Does anybody have any background information, why Persistent Chat is a Virtual Directory under the External Site? Or perhaps some detail on what this new PreAuthModule does?
That is pretty awesome of you to catch that. Wow. I googled “500 internal server error” persistent chat” and got your blog. I was doing a demo on PCHAT and was really embarrased when I had to connect to VPN and hit the internal web services to get this working. *zzzzz*. Thanks so much.
Excellent info. We just saw this at a client’s installation. This was not collocated. Dedicated PChat machines. Just for clarification to those in a similar situation, the VDirs refereced here are on the FE, not the PChat servers.

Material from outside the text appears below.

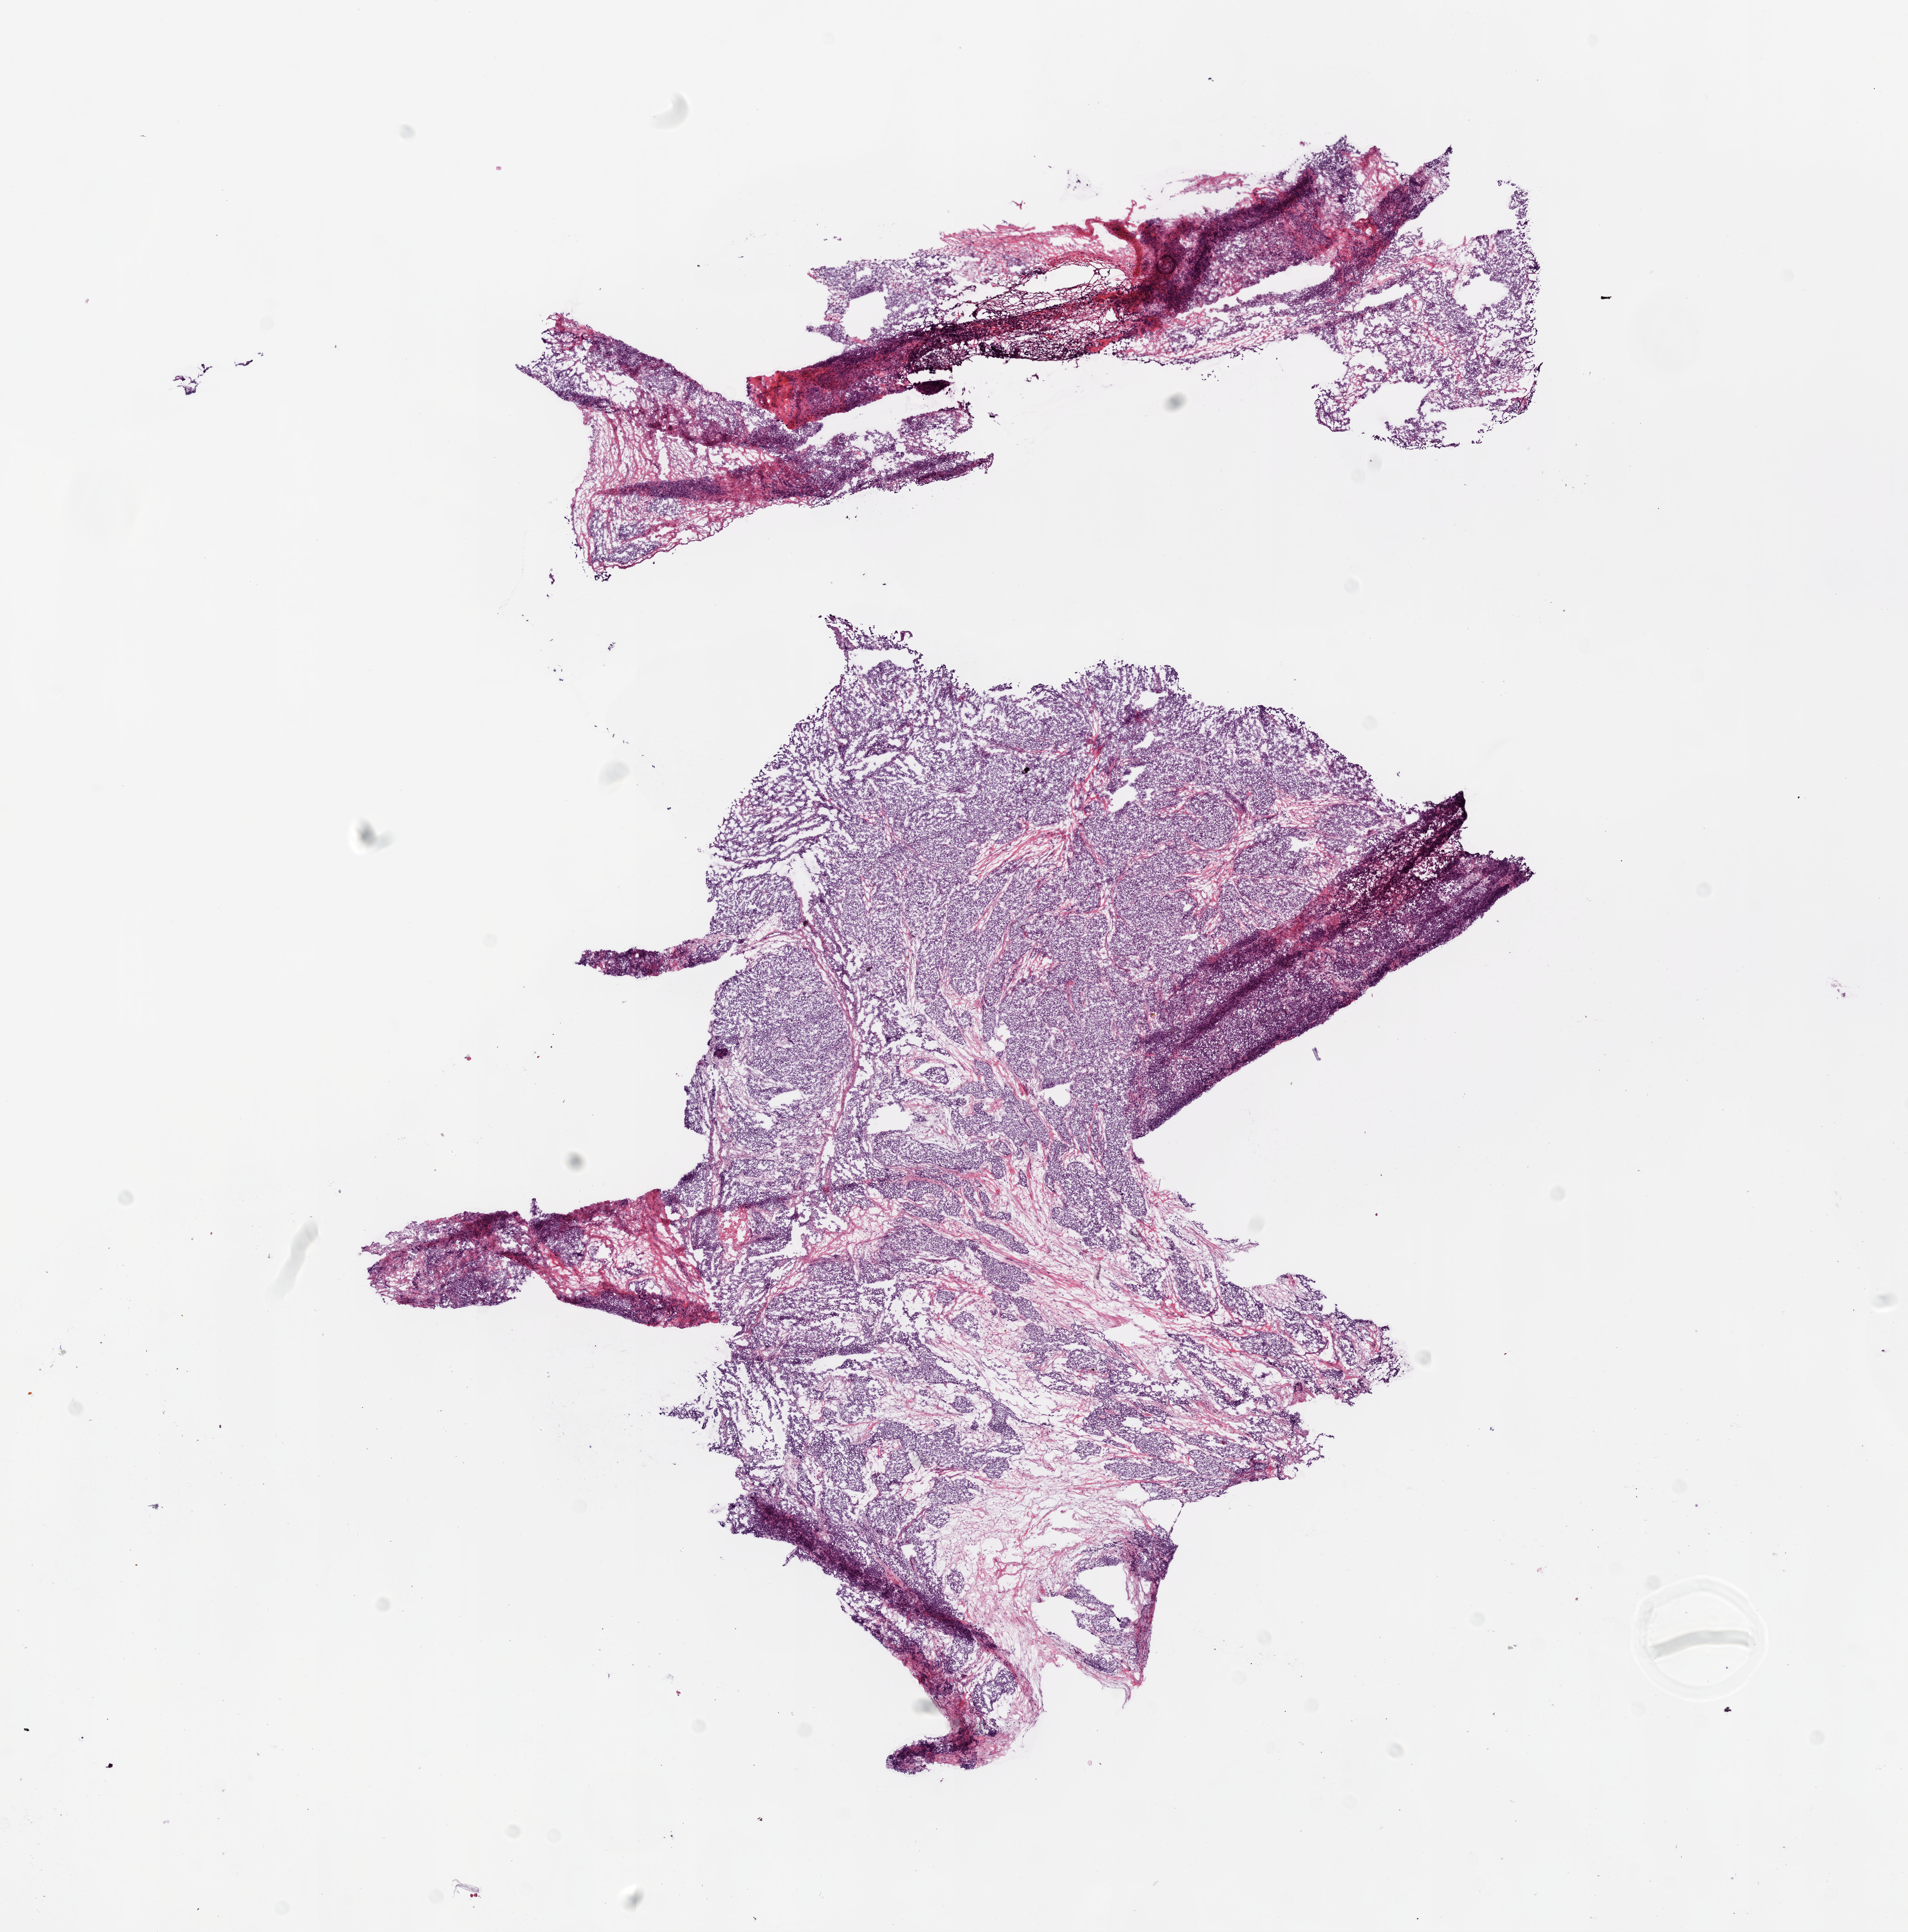
Digitized H&E-stained tissue section (whole slide) — a low-resolution overview of the entire scanned area, about 12.0 x 12.2 mm, frozen section, primary tumour sample from the ovary. Patient: female, age at initial diagnosis 66 years.
Pathologic diagnosis: Serous cystadenocarcinoma, NOS.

Thanks for the post on this – it definitely helped me out! One thing I wanted to add, if you have multiple FEs (Like I do) then you must convert each Virtual Directory to an Application on each Front End. Once you’ve made the change on each FE, you should get the Persistent Chat site back up and running.
Thanks for this post. P-Chat site back and working fine.
Another excellent post Graham. I didn’t know I had this issue on my lab servers. Fix 1 was my choice and it worked perfectly of course. Thanks again.